In her yearlong position as a Links Hall artistic associate, Draves has curated the three-weekend "Braiding Rivers Festival," which investigates new takes on classical Indian dance. The third and final weekend, beginning May 31, features a program of works by Draves, Minneapolis-based Ananya Dance Theatre, and Krithika Rajagopalan, associate artistic director of Natya Dance Theatre.

Draves herself has trained in contemporary, modern, and ballet -- but was exposed to classical Indian dance early in life. Though she grew up in the middle of Indiana, in Marion (pop. 30,000), her best friends were Indian and Sri Lankan. Draves says that her parents "encouraged us to see outside our own experience," and her friends' homes were filled with South Asian art and conversation. Though Marion didn't have an Indian dance school, "the diasporic community wanted to keep its traditions alive," says Draves. "So once a year, or more, there were small community-oriented cultural festivals in town, and I got to see the folk dances."

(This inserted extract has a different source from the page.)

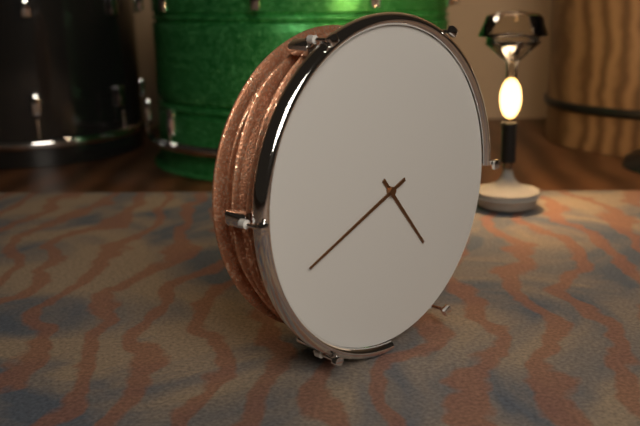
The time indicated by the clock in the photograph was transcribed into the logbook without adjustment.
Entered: 4:41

Eight years ago, Draves met Hema Rajagopalan of Natya Dance Theater and started dancing bharatanatyam. "For this festival," she says, "I was curious about people who'd trained significantly in both [Western and Indian] forms, who had those experiences in their own bodies." Exploring this particular kind of multicultural identity is common in California, New York, and London, she says -- less so in Chicago.

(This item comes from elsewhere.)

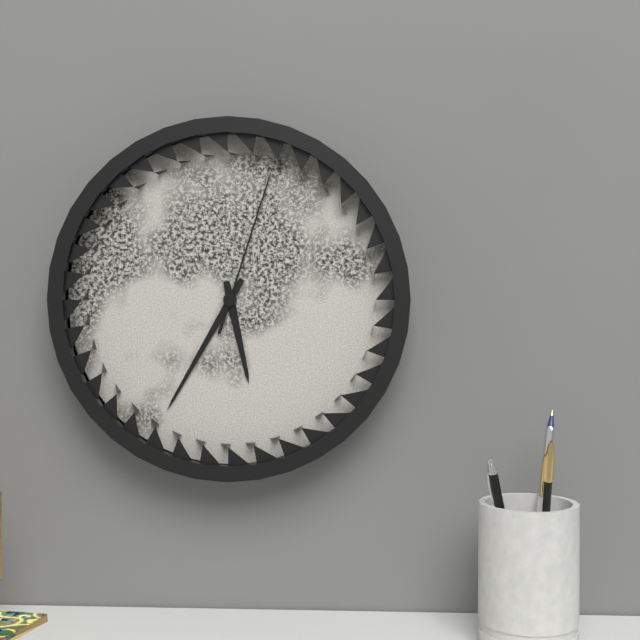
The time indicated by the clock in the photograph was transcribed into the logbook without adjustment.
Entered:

One of the best things about the festival's first two weekends, Draves says, was the opportunity to connect with others in the field. At the initial show, she met the folks at Chicago's Silk Road Rising for the first time; the Post Natyam Collective, based in LA, taught Bollywood classes at the Dance Center of Columbia College. The second, "yogic" weekend, featuring work by both Chicago's Silvita Diaz Brown and PosterchildArt, put the audience in a mellow, happy mood, says Draves.

On the festival's final weekend, Saturday night only, Milwaukee-based Danceworks, Inc. will perform The Violet Hour, a piece commissioned from Draves. "My idea," she says, "was to really hybridize the pure dance aspects of bharatanatyam and the outward intention of modern dance, its momentum and fluidity. It's my experience of a hybrid vocabulary, but presented as a cohesive dance piece and not 'othered.'"

When The Violet Hour debuted in Milwaukee last February, one reviewer "exoticized the dance, talking about 'Bollywood verve' and the beauty of the women and their bodies," Draves says. "People just don't have the words to talk about what they're seeing. That's another, underlying reason for the festival: these artists don't fit into neat categories, classical or contemporary, and that makes grants harder to come by."

On Friday and Sunday, Draves substitutes her Chimera for The Violet Hour; inspired by that hybrid creature, this solo will be accompanied by percussionist Brent Roman of Mucca Pazza. Every program includes Krithika Rajagopalan (daughter of Hema, Natya's artistic director) in two of her solo works: Sita Kavya, about women being asked to verify their integrity, and the new 108, exploring "the architecture of bharatanatyam."

Also on all three nights, Ananya Chatterjea presents her trio, Chhaya, from the shadows. Describing it as "an exploration of women's desires, fears, and resistance" rooted in a deconstruction of classical Indian tradition, she says it typifies her work. The music blends different cultural influences, and the piece has what she calls "an unfolding narrative that's not linear -- you're invited to make up your own story."

Acknowledging that classical Indian dance is capable of "tremendous clarity," Chatterjea adds that "we want to tell different kinds of stories. that are about our lives now. And I want people to tell us what they see." She's looking forward to face-to-face conversations here (there's a talkback after Friday's show, and post-performance receptions all three nights). But she's also had productive exchanges through Facebook and Twitter.

"I love that Emma is working with this vibrant movement," says Chatterjea. "We need to have contemporary Indian dance that's not Bollywood."